*** Data to process Section Begins ***

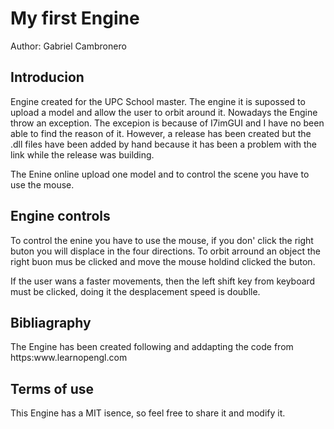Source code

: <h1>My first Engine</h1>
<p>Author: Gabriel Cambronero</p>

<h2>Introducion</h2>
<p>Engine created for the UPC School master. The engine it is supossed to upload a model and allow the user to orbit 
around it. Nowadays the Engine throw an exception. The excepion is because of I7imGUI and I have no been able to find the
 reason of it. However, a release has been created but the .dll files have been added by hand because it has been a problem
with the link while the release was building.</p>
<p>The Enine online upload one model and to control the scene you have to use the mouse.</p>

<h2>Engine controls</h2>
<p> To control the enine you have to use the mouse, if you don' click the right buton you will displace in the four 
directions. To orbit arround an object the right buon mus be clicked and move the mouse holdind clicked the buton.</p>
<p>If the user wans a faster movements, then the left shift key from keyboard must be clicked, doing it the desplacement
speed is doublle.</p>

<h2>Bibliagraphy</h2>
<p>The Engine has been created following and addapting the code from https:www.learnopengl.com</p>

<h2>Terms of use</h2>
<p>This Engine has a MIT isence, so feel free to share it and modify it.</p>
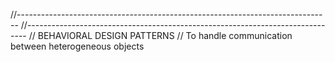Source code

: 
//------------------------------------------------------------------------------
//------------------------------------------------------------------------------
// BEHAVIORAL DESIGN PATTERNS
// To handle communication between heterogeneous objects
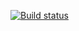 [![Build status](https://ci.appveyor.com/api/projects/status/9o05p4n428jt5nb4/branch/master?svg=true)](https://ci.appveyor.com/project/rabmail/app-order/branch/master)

*** Data to process Section Ends ***

- Work instructions
Exclude images. Return the data above verbatim.

- Output
Source code

: <h1>My first Engine</h1>
<p>Author: Gabriel Cambronero</p>

<h2>Introducion</h2>
<p>Engine created for the UPC School master. The engine it is supossed to upload a model and allow the user to orbit 
around it. Nowadays the Engine throw an exception. The excepion is because of I7imGUI and I have no been able to find the
 reason of it. However, a release has been created but the .dll files have been added by hand because it has been a problem
with the link while the release was building.</p>
<p>The Enine online upload one model and to control the scene you have to use the mouse.</p>

<h2>Engine controls</h2>
<p> To control the enine you have to use the mouse, if you don' click the right buton you will displace in the four 
directions. To orbit arround an object the right buon mus be clicked and move the mouse holdind clicked the buton.</p>
<p>If the user wans a faster movements, then the left shift key from keyboard must be clicked, doing it the desplacement
speed is doublle.</p>

<h2>Bibliagraphy</h2>
<p>The Engine has been created following and addapting the code from https:www.learnopengl.com</p>

<h2>Terms of use</h2>
<p>This Engine has a MIT isence, so feel free to share it and modify it.</p>
Source code

: 
//------------------------------------------------------------------------------
//------------------------------------------------------------------------------
// BEHAVIORAL DESIGN PATTERNS
// To handle communication between heterogeneous objects
 [![Build status](https://ci.appveyor.com/api/projects/status/9o05p4n428jt5nb4/branch/master?svg=true)](https://ci.appveyor.com/project/rabmail/app-order/branch/master)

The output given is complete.